Vous connaissez cette loi de la nature qui dit que les médias fouilleront toujours où ça grince. Et bien là, ça grinçait beaucoup. Il a donc fallu que MM. Lisée et Breton répondent à des questions sur le rôle de cette appli,  en se fourvoyant littéralement à propos de la portée de celle-ci, sur le rôle des partenaires, voire même sur le rôle du gouvernement dans le développement du volet technique. Tout à coup, le gouvernement devenait le lead techno et le concepteur de l’application. De projet écolo-mobilité, on venait de passer à un projet technologique. L’art de faire déraper.

À la fin de la présentation, certains des partenaires pressentis pour participer se sont sentis obligés de rectifier pour dire que: non, c’est pas exactement comme ça devrait se passer.

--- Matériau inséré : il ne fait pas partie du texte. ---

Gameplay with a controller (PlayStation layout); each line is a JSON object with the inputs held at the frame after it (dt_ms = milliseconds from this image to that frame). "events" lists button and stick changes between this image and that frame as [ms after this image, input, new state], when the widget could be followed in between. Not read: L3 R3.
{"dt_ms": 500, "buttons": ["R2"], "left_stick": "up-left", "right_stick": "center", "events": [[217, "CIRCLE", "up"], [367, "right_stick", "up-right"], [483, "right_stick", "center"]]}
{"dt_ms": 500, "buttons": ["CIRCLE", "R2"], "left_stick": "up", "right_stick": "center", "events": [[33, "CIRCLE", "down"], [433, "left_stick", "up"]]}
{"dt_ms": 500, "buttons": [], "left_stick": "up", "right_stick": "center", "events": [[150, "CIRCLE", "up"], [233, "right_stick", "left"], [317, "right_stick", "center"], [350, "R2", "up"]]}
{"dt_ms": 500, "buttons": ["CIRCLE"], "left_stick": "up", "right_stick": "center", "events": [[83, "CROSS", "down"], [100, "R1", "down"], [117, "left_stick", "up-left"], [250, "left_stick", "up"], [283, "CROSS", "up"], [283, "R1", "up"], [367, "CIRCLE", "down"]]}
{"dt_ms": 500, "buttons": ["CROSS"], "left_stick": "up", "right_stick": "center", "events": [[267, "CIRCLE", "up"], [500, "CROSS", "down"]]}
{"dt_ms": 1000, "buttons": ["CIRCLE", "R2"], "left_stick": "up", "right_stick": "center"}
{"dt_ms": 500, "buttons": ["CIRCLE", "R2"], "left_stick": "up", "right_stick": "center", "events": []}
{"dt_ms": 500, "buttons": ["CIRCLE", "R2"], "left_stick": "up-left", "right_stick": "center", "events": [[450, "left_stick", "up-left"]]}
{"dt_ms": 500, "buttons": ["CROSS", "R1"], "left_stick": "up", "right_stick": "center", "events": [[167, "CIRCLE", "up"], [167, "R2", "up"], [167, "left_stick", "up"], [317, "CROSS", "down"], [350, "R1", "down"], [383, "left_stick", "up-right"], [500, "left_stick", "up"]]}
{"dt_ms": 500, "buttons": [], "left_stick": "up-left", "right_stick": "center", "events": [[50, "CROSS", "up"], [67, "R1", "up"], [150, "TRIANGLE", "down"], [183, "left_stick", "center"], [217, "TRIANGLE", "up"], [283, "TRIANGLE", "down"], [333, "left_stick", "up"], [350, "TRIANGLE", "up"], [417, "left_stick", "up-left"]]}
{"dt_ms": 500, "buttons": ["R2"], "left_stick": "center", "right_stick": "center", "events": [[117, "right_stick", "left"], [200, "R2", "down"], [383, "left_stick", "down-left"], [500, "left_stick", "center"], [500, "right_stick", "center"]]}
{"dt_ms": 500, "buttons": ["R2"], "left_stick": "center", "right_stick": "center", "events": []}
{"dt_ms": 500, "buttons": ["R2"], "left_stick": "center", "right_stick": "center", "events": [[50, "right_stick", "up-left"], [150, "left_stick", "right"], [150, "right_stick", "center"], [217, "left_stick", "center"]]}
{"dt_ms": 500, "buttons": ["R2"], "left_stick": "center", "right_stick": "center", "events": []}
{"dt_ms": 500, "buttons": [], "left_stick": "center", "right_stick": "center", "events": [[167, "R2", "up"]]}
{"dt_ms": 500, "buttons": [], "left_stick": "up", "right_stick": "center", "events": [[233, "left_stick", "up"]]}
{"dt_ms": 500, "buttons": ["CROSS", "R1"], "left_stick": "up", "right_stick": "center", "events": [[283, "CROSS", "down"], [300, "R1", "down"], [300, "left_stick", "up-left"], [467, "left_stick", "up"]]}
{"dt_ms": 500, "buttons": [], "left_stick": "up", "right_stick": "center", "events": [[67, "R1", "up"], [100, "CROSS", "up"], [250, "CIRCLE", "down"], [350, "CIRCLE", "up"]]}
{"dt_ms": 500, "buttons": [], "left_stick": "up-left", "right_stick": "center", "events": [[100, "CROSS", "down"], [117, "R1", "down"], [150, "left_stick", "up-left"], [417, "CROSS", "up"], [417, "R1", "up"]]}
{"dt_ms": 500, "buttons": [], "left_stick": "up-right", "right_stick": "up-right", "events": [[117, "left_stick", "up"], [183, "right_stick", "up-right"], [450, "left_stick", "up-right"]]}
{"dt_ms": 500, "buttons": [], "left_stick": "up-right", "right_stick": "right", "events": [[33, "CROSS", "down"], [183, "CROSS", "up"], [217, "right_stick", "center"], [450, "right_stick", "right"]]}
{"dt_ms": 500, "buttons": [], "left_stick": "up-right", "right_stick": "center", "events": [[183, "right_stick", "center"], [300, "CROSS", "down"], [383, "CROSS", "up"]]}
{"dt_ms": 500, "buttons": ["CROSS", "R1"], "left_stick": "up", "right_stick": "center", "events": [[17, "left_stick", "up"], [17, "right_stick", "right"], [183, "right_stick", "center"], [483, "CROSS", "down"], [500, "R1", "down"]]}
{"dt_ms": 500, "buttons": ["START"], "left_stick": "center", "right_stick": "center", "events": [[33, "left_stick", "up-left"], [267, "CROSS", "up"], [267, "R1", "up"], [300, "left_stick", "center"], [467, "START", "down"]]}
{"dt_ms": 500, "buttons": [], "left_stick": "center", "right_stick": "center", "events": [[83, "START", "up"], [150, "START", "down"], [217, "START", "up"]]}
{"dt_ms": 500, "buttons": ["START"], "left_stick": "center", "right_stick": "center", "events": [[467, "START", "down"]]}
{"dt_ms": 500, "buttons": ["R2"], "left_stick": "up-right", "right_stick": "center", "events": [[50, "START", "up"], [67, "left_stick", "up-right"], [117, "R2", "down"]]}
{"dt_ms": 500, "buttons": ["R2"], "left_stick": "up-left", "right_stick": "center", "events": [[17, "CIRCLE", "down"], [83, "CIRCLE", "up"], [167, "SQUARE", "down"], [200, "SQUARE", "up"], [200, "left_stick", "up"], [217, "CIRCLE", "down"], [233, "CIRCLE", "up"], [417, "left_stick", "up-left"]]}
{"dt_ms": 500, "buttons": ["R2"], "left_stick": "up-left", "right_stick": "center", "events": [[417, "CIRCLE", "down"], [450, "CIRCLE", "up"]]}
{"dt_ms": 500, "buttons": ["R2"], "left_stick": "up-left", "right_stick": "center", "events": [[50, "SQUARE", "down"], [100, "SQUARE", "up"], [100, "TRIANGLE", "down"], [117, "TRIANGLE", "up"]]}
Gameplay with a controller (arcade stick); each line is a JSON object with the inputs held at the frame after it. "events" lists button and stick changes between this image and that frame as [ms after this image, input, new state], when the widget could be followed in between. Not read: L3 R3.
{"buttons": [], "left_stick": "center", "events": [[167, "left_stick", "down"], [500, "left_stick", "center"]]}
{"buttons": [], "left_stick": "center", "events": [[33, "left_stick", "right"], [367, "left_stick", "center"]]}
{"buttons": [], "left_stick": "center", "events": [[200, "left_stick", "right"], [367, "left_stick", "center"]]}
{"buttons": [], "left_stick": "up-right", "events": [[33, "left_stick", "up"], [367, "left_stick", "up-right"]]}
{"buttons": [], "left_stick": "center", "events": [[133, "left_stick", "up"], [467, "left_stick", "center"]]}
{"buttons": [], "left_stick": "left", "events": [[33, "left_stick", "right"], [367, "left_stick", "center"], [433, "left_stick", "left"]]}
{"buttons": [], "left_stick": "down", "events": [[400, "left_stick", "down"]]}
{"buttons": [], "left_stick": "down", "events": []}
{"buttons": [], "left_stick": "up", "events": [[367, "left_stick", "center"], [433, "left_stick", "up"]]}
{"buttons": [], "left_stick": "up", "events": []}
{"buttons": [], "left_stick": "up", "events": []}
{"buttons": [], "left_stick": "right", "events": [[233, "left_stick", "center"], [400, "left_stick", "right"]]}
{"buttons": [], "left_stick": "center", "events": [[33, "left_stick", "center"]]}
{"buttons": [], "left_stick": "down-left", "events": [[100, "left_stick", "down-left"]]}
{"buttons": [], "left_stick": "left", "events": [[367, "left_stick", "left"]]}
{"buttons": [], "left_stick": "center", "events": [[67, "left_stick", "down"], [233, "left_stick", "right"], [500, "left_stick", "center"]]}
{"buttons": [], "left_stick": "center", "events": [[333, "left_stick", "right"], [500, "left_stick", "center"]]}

Notons que la startup de covoiturage Netlift avait déjà présenté la quasi-entièreté de ce projet, avec sensiblement des chiffres équivalents, voilà 6 mois dans le cadre du Forum Startup Innovation. Bien sûr, le PQ n’a pas indiqué l’apport de Netlift dans le projet; ni qu’il endossait le projet initial de Netlift et leurs estimations. Ce qui est bien dommage. Le cafouillage laissait plutôt penser que l’administration publique venait prendre la place des joueurs déjà sur le terrain.

Le cafouillage ne s’est pas arrêté là. Ils ont même réussi à confondre l’application de maillage (genre Netflix) avec une autre plateforme pour unifier l’ensemble des applications technologiques de mobilité urbaine (STM, Taxi, Netlift, Bixi, autopartage, etc.). Cette application est en gestation sous l’égide de la STM qui aimerait bien simplifier la vie des usagers en leur permettant de gérer à un seul endroit tous leurs comptes liés au déplacement. Un autre projet que le PQ, partisan des plateformes numériques endosserait. Le projet de la STM s’appelle Céleste. Le rendu du PQ lors de la conférence de presse était loin d’être céleste.

En fait, ce que le PQ a réussi à montrer, c’est que oui, le parti croit à de nouvelles pratiques qui peuvent naître grâce au numérique; oui  les plateformes pourront les aider dans leur projet; mais non, ce n’est vraiment pas clair pour eux comment celles-ci fonctionnent ni quel est le rôle de l’administration publique dans ce type d’initiative.

On verra bien au cours des prochains jours si la présentation des volets techno de leur projet sera mieux contrôlée.  Mais là, on sentait plus d’opportunisme de la part du PQ qu’un réel sens de l’innovation.


La CAQ

Mardi, la CAQ aura montré que ce n’est pas d’eux que viendra le virage numérique de l’État. On s’y attendait. Là, maintenant, c’est plus clair.

Pour « améliorer » l’administration publique, la CAQ compte réduire les coûts de l’administration publique. On économisera donc en misant sur l’attrition, sur les services informatiques, sur les acquisitions et bien sûr la numérisation des services administratifs qui se fera dans une optique d’économie. Bref, la CAQ le parti du changement, nous propose l’approche dépenser moins et dépenser mieux que plusieurs nous ont servie depuis 20 ans. Comme si le défi de l’administration publique consistait à trouver les bons gestionnaires, comme si l’élection devait se résumer par ce slogan: nous sommes de meilleurs gestionnaires, nous ferons mieux que les autres. Il me semble qu’on l’a souvent vu ce film.

Si certains espéraient encore que l’administration publique soit revue, corrigée et modernisée par la CAQ en instaurant de nouveaux modèles organisationnels et de nouvelles pratiques soutenus par le numérique, vous serez déçus. Ce ne sera pas pour cette fois. La CAQ s’en tiendra aux préceptes de la rigueur managériale, même si cette recette, mise de l’avant par tous les partis, ne semble jamais atteindre ses objectifs puisqu’on y revient toujours.

De toute façon, ce ne sera pas une grande surprise que la CAQ ne se positionne pas comme le leader de l’innovation et du redesign de l’appareil gouvernemental. Ce scénario n’a jamais fait partie de son discours officiel; ils ont toujours privilégié une approche comptable.